• Exercise directions: Take the listing below and output it exactly, with no images.

• Given information:

---

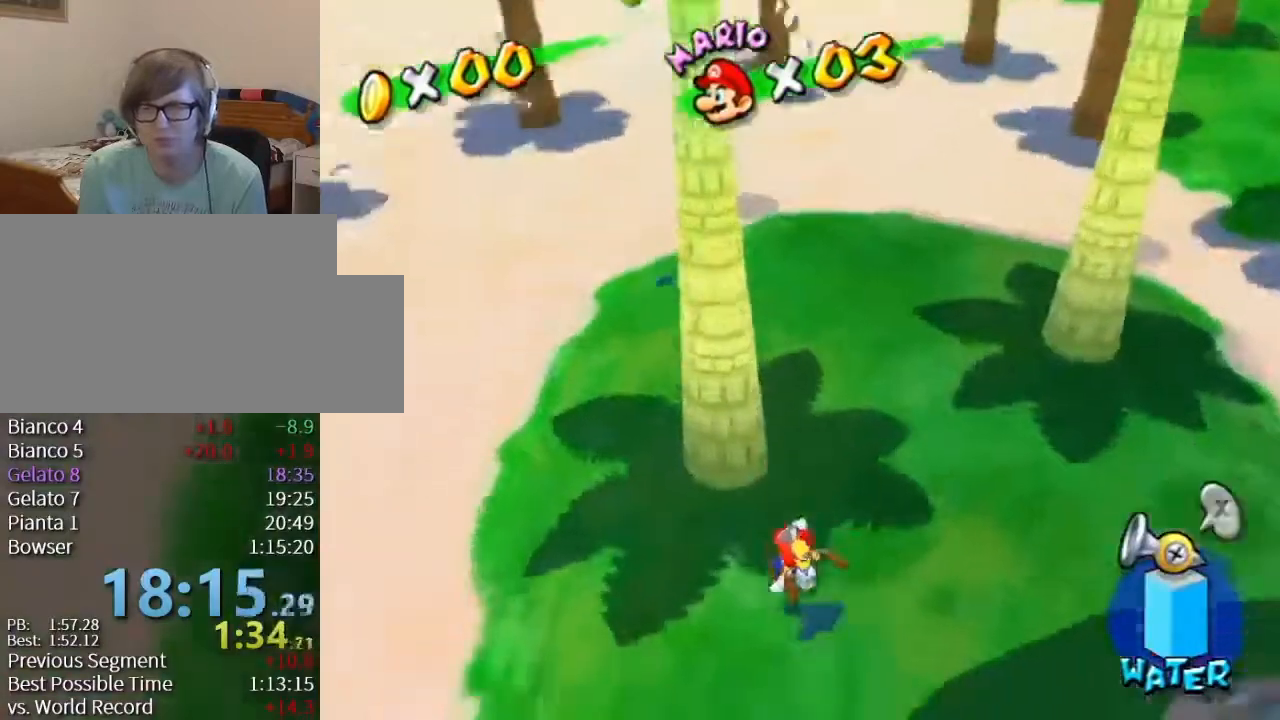
{"buttons": [], "left_stick": "up", "right_stick": "center", "events": [[100, "right_stick", "center"], [200, "R1", "down"], [267, "left_stick", "up"], [367, "X", "down"], [467, "R1", "up"], [467, "X", "up"]]}
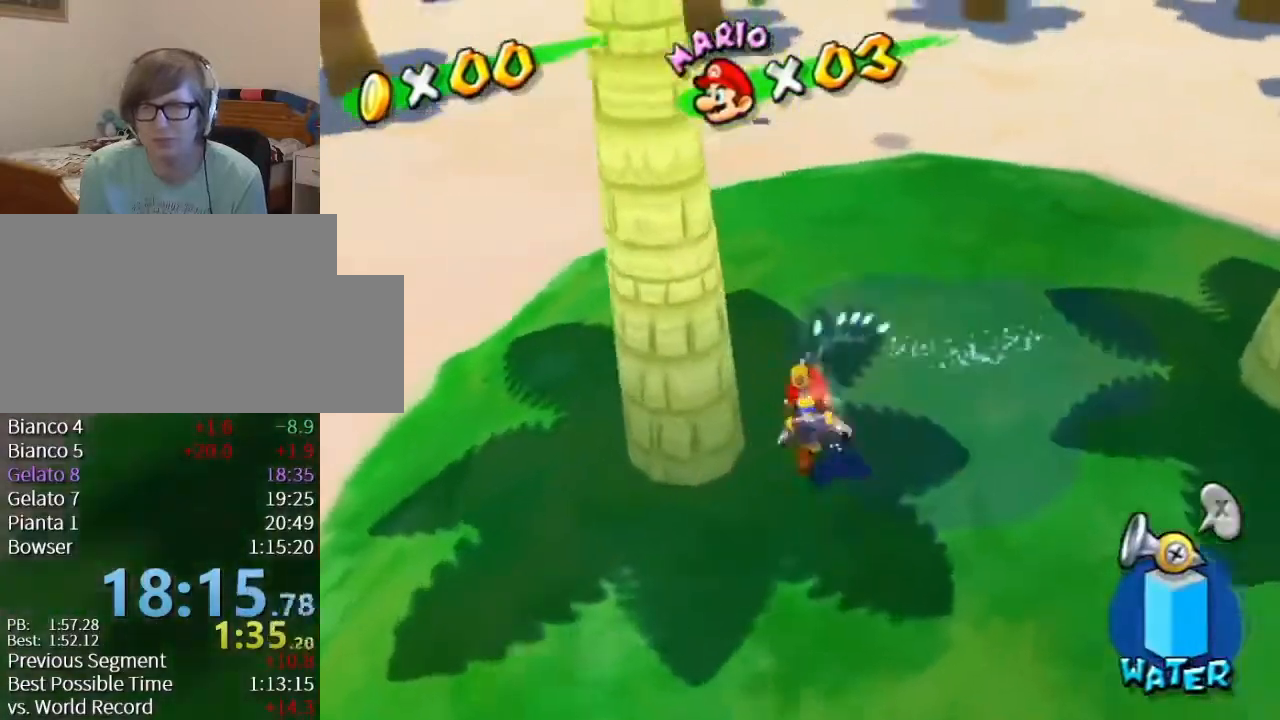
{"buttons": [], "left_stick": "up", "right_stick": "center", "events": [[33, "B", "down"], [167, "B", "up"], [400, "X", "down"], [500, "X", "up"]]}
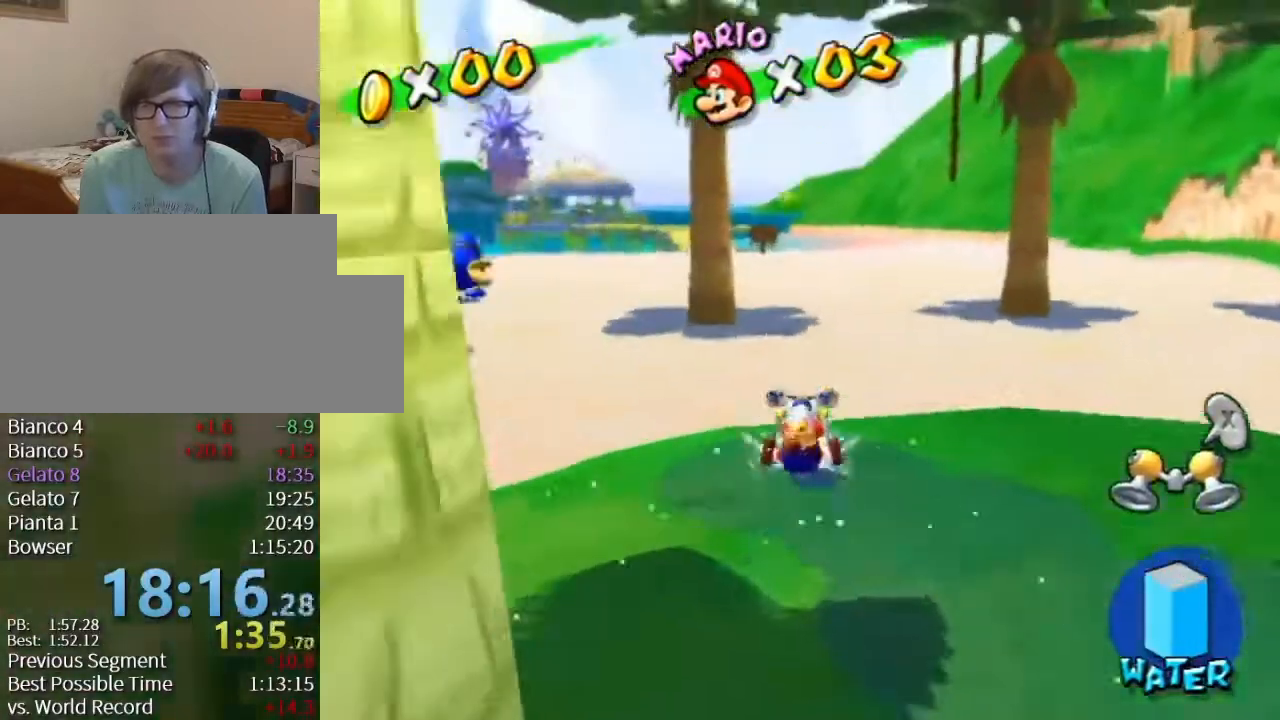
{"buttons": [], "left_stick": "up", "right_stick": "center", "events": [[200, "right_stick", "right"], [267, "right_stick", "center"]]}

---

• Solution to this problem:
{"buttons": [], "left_stick": "up", "right_stick": "center", "events": [[100, "right_stick", "center"], [200, "R1", "down"], [267, "left_stick", "up"], [367, "X", "down"], [467, "R1", "up"], [467, "X", "up"]]}
{"buttons": [], "left_stick": "up", "right_stick": "center", "events": [[33, "B", "down"], [167, "B", "up"], [400, "X", "down"], [500, "X", "up"]]}
{"buttons": [], "left_stick": "up", "right_stick": "center", "events": [[200, "right_stick", "right"], [267, "right_stick", "center"]]}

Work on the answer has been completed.